Rekan saya, Aulia Masna, mengangkat rumor tentang kemungkinan adanya kerjasama billing operator seluler untuk pembelian aplikasi di iOS App Store. Operator yang dimaksud adalah Indosat. Indosat sebelumnya berhasil mengajak Research in Motion (RIM) bekerja sama untuk pembelian aplikasi di BlackBerry App World menggunakan sarana mobile payment Dompetku. Sejujurnya menurut hemat saya, ketimbang operator mencoba mendekati Apple yang memang ketat untuk urusan ini, lebih baik mereka melakukan pendekatan ke pihak Google untuk kerjasama pembelian aplikasi Android di Google Play Store.

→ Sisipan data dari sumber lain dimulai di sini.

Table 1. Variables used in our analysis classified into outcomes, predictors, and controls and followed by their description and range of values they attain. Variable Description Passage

Alasan saya simpel. iPhone (serta iPad dan iPod touch) yang harganya relatif mahal memilik pasar niche di Indonesia. Pasar niche ini memiliki segmentasi kelas ekonomi A dan B (menengah ke atas). Meskipun tidak ada jaminan semua pemilik device iOS pasti memiliki kartu kredit, tapi sejauh ini saya belum pernah mendengar keluhan berarti soal ini. Tidak bisa membeli di App Store Indonesia masih bisa dikompensasi dengan menggunakan iTunes Gift Cards di negara lain. Bukan solusi ideal, tapi bukan merupakan suatu hambatan berarti.

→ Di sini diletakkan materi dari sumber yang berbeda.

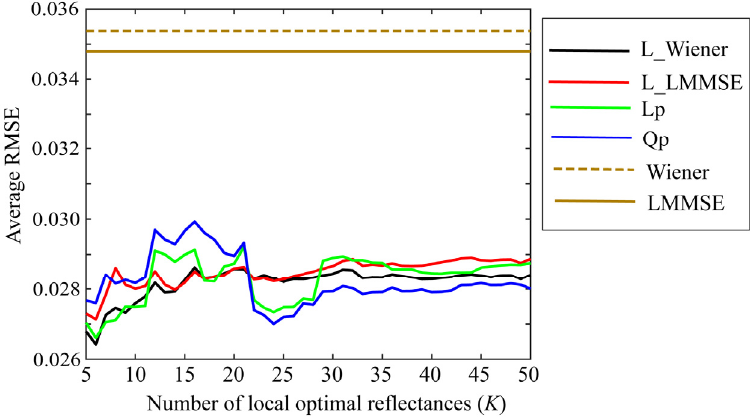
Figure 7. Average RMSEs obtained by the proposed methods for 24 color checkers in the range of small K of 5–50 when applying the methods to image data acquired using Apple iPhone 6s.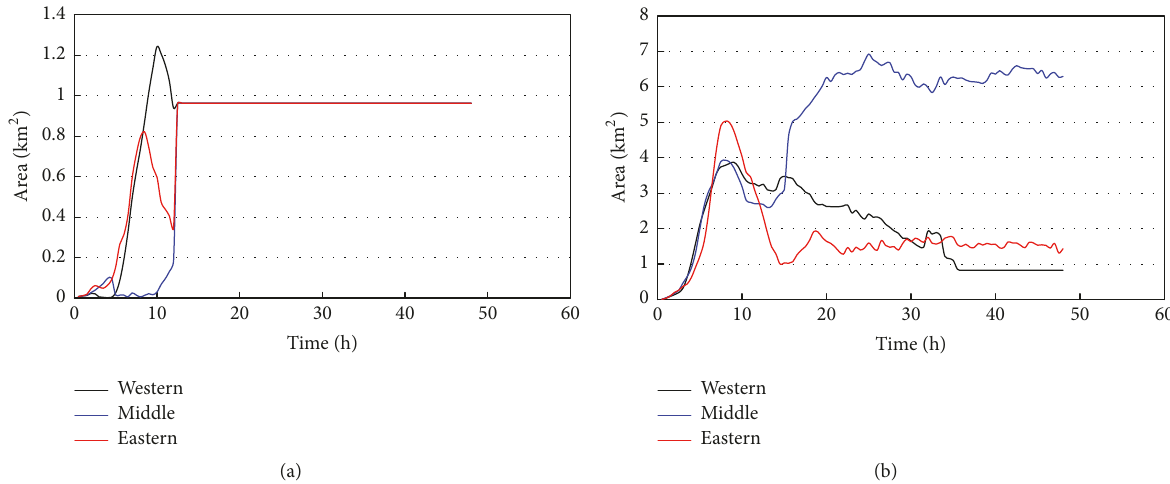
Figure 23: Area of instantaneous (a) and continuous (b) oil spills versus time in different spill locations (black line for the western spill location, blue line for the middle spill location, and red line for the eastern spill location) under the influence of northwest winds.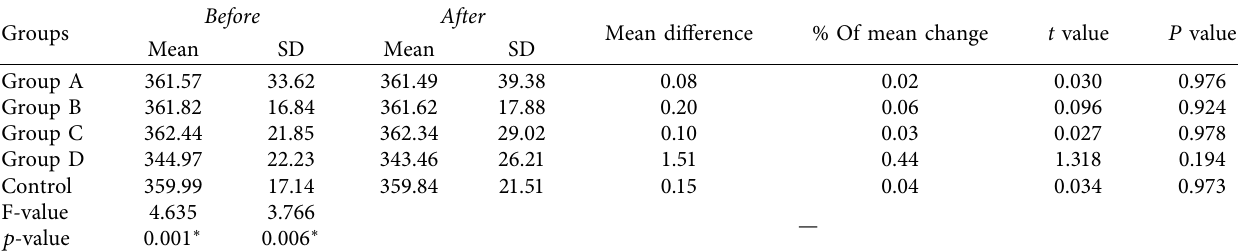
Table 7: Left side masseter muscle amplitude before and after treatment.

Di sisi lain, konsumen Android bermacam-macam kelas ekonominya. Dengan harga device yang dimulai di segmen $100-$200, device Android lebih cocok dengan kantong konsumen kebanyakan masyarakat Indonesia yang menginginkan solusi smartphone yang lebih canggih -- ketimbang solusi messaging dari BlackBerry. Sejumlah vendor lokal juga telah mengusung Android untuk device-nya. Pasar ini jauh lebih besar ketimbang pengguna App Store dan persentase pemilik kartu kredit di komunitas ini cenderung lebih sedikit.

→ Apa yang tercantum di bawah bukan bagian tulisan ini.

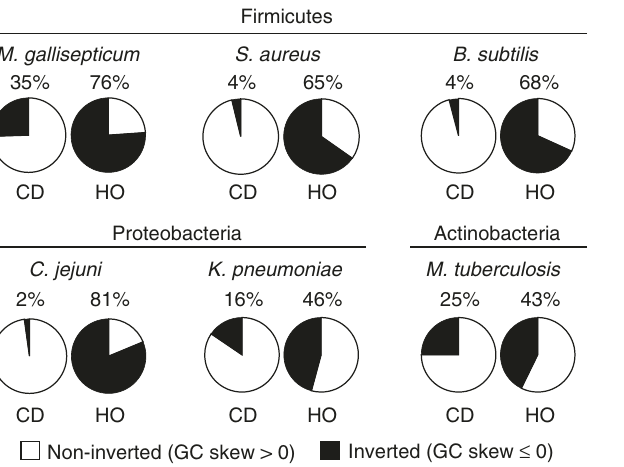
Fig. 3 A large percentage of head-on genes were originally co-directional. The GC skew values of individual genes were binned by their current orientation in the reference genome and again by GC skew value. Positive GC skew values indicate long-term retention in the current orientation. Negative GC skew values indicate that a gene has inverted from the opposite strand/orientation. GC skew values are also presented in the form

Ini peluang bagi operator untuk mendapatkan kue pendapatan, apalagi pertumbuhan kepemilikan Android di Indonesia menunjukkan grafik yang naik pesat. BlackBerry sendiri meskipun masih menjadi yang paling populer masih belum jelas "masa depannya". Pasar konsumen dan pengembang masih bersikap wait-and-see, menunggu apakah sistem operasi BlackBerry yang baru bakal menyelamatkan RIM.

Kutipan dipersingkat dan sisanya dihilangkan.